(What is needed): Could you write the next part of the post on options after graduating, carrying on from its final sentence?

++++ Text segment

Options after graduating

Tracey Dall
Thursday 11 April 2024

In this post, Eve Handy, one of the Careers Centre’s Peer Support Assistants, provides helpful advice and suggestions on what you can do after graduating.

Graduating with a degree is no small feat, and you should take time to congratulate yourself after several years of studying. However, the thought of leaving university can be daunting as you embark on this life transition. There are a variety of options that you could consider, however we recognise that not all students will be graduating with the same set of circumstances. Here are some ideas of how you could spend your time after graduation.

Find support

You don’t have to figure out your career on your own and it might be reassuring to know that the Careers Centre is here to support graduates for up to three years after graduation.  It’s open all year round and you can book a 1:1 appointment with the team of Careers Advisers and CV Advisers. Appointments could be to be used to explore career options and support with the application process. Once you have graduated, create a graduate account on CareerConnect for continued access to appointments, events and jobs.

You can also use SaintConnect to seek out valuable connections and have conversations with alumni who have already been through the process of graduating and taking the next step in their careers. Specifically look out for connections who use the ‘willing to help’ banner above their profile image.

Find a graduate job

A very popular option after graduating, the application process for these jobs can be quite competitive. However, this work will provide you with invaluable experience and skills. The best positions will provide you with the opportunity to progress your career to a permanent role after the placement ends, providing you a real foot in the working ladder.  Visit our jobs pages for more advice.

Study a postgraduate course

Upon completing their undergraduate degrees, many people further their student career by pursing a postgraduate course. These can greatly increase specialist knowledge in your field, and future employability opportunities and earnings can improve because of it. This option is especially popular for people aspiring for a career in academia and a PhD. Our further study page provides more information on postgraduate courses. 

Work as a research assistant

Universities often employ recent graduates to assist with research. A research assistant’s main role is to support with the collection, analysis and interpretation of data. This experience can be a great addition to a CV, especially if career aspirations include academia or research. Reach out to the university or professors to express your interest and to find out about any available positions.

Take a gap year

If you are in a position to be able to take a gap year it could offer time to think about what you want for your future and key transferable skills such as, communication, language skills and thinking-on-your-feet. You can also try and gain some work experience during this. This will all help your CV to stand out from the crowd. More information on gap years after graduation is available on our website. 

Find an internship

While perhaps not paying the same amount as a graduate job, internships can be brilliant ways of both gaining experience for your CV, and testing out what you want to do with your future career. A further benefit can sometimes even include the offer of a full-time position after completing the internship. The internships page on our website has more information.

++++++++
++++ Data under study

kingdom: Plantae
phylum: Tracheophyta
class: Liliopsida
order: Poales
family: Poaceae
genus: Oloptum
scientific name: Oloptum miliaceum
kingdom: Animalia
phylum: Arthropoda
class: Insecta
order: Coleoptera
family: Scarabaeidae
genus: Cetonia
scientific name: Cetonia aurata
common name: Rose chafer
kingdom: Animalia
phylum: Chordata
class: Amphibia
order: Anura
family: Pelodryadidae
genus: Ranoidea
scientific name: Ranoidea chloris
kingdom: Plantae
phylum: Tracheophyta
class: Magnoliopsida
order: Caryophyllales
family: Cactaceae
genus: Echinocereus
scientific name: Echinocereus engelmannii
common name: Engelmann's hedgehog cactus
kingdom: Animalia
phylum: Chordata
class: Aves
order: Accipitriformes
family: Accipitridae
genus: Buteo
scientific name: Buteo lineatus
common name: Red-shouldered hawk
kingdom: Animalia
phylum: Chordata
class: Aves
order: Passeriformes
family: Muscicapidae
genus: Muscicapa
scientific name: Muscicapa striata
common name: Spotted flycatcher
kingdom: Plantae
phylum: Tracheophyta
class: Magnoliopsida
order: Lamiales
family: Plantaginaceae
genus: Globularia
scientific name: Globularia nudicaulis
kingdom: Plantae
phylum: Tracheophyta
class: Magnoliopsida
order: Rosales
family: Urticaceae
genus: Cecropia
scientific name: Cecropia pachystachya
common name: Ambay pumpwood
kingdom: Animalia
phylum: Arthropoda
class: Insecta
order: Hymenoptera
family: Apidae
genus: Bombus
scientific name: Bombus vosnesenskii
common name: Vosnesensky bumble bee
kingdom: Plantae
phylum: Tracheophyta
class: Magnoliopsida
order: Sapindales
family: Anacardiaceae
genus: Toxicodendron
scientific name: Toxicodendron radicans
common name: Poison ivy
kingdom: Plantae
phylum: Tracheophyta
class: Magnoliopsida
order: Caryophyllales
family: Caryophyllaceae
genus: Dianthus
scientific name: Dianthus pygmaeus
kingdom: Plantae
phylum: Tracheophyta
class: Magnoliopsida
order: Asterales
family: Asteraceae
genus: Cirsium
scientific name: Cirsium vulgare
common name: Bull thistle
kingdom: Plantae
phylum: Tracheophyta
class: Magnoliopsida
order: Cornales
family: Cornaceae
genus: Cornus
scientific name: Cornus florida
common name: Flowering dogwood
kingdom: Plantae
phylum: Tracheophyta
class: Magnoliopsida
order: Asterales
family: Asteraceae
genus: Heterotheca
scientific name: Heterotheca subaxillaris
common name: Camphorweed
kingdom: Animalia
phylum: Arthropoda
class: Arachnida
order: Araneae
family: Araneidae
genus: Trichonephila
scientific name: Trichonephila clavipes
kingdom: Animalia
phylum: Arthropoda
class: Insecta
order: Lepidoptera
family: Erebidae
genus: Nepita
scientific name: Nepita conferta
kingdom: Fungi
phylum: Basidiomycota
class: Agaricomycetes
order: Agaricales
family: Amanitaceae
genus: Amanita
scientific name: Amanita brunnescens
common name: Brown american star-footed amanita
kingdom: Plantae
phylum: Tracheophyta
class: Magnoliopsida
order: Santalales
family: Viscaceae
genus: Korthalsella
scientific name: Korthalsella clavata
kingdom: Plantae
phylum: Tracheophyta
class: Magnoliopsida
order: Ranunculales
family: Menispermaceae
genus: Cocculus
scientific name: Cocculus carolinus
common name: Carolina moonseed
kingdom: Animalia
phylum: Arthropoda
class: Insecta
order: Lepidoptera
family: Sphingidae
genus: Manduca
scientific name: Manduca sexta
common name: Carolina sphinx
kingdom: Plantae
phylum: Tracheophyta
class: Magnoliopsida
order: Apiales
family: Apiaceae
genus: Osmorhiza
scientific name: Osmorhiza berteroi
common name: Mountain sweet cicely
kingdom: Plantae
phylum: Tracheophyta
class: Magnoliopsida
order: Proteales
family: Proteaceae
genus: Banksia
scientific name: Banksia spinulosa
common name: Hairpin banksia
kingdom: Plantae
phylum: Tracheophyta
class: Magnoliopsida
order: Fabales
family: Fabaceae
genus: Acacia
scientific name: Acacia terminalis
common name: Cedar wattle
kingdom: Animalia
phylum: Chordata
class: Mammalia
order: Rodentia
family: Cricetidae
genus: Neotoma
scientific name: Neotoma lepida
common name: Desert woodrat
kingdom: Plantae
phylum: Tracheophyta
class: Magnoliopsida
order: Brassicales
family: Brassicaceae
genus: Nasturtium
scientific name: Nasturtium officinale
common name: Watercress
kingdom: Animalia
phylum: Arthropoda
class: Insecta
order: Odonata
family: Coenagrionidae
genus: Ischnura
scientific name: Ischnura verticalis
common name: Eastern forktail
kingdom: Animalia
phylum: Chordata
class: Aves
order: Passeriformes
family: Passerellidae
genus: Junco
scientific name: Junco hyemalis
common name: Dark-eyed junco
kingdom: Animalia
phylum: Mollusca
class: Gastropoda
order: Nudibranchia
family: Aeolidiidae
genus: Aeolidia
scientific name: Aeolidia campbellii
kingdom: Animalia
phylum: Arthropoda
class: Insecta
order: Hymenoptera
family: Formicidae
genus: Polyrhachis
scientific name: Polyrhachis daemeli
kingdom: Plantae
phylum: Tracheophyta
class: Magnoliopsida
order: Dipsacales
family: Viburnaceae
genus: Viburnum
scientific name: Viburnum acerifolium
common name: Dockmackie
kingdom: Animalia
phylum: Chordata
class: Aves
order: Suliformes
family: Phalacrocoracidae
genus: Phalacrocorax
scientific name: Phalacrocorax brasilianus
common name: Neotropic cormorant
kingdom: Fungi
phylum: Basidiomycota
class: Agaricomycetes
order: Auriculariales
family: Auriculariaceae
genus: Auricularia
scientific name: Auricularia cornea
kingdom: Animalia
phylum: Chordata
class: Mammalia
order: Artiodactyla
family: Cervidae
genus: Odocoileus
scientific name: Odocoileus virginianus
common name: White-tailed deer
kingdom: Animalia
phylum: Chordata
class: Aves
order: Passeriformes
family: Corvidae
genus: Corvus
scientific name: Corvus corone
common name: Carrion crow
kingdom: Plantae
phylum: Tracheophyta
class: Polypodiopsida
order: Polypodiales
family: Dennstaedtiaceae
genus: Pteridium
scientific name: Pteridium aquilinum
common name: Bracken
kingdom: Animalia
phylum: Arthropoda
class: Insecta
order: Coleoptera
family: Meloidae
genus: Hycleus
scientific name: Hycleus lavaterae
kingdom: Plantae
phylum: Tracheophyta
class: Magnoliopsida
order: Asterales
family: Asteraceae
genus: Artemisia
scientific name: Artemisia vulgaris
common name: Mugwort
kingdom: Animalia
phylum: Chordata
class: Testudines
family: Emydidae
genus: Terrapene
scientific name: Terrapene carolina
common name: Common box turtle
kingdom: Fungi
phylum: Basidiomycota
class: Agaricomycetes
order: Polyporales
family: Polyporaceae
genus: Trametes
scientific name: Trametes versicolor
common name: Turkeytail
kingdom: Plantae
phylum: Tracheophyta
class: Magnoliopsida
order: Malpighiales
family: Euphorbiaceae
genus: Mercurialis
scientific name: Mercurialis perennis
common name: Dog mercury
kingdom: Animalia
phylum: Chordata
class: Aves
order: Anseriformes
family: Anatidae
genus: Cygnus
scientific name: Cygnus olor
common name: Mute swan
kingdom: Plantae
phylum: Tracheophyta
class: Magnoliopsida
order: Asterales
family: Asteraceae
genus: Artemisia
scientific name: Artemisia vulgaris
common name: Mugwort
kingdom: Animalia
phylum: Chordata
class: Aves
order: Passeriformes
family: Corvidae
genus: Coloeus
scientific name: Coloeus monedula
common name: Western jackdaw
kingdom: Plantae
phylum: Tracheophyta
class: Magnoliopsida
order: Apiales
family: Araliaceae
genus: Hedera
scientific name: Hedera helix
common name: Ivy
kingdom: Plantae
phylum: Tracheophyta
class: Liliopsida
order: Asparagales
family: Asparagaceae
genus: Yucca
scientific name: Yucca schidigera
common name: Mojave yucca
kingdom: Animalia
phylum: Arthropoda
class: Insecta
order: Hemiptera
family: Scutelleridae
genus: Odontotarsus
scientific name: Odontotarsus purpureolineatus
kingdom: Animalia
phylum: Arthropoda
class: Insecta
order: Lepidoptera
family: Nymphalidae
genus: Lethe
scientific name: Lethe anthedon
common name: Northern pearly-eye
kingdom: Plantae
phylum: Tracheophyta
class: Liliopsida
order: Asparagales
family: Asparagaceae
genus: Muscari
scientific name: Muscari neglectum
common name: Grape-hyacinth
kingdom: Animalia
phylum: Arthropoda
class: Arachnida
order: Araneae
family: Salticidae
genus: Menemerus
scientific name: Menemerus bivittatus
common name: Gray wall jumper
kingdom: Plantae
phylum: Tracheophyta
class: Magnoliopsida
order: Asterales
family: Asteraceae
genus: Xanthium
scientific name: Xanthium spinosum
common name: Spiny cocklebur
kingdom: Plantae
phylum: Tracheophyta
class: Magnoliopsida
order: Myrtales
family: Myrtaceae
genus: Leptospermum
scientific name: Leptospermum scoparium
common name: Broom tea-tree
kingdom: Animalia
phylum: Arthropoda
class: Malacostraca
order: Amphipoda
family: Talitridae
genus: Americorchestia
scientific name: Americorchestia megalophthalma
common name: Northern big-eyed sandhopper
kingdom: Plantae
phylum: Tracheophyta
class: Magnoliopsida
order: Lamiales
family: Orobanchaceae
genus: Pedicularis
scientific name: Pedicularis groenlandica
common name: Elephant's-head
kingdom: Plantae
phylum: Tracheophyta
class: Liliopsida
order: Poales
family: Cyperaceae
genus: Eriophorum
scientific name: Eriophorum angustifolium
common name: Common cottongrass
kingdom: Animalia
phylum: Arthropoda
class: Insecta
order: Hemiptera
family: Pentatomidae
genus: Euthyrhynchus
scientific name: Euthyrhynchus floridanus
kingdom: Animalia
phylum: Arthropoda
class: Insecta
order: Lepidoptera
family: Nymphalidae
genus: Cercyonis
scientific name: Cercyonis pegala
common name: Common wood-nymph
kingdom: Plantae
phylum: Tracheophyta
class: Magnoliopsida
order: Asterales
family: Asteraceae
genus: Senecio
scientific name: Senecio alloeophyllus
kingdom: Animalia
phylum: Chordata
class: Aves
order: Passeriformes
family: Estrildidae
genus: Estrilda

++++++++

(Final answer):
Pursue a passion as a job

The years you put into studying for your degree gave you many transferable skills, such as time management, communication and organisation. You can use these skills to take your passion and turn it into a job. Always loved art? Try marketing and selling it through an online platform.

Gain volunteering experience

Volunteering experience is an excellent addition to your CV and can improve your employability. The experience can also help you gain transferable skills and can often come with the rewarding feeling of contributing to the local community. Additionally, networking through your volunteering position could lead to future employability. More information on this can be found on our charity and voluntary work page.  

Find a seasonal job

Alternating between seasonal jobs can be a popular way to both gain a wide range of experience and to pursue your passions. Seasonal work can include occupations around skiing, summer camps and farming.

Teach English abroad

There are many programs advertising for native English speakers to teach the language in foreign countries. While different programs and countries differ in their qualification requirements, many don’t require teaching qualifications. However, having a degree in a related subject may help with the competitive nature of these applications. Our teaching and education page has more information on this.

Start a business

This can often be the perfect time to take a passion-project or idea and create your own business. While this isn’t an easy feat, there are many resources online to help you create and develop your business plan, using the skills you gained at university to help you. Our starting a business page has lots of information to help you get started.

Take up a part-time job

Many recent graduates are not ready for a full-time job, and finding part-time work in an area you are passionate about is a great way to get there, even if it’s not in the same subject area as your degree. While great for your CV, there is also the potential that permanent opportunities might arise from this. More information can be found on our part-time jobs page. 

Spend time at home

If you are in a position to do so, you could take the time to update your CV, search for jobs and examine their career aspirations. It can also be a great way to rejuvenate after studying for so long.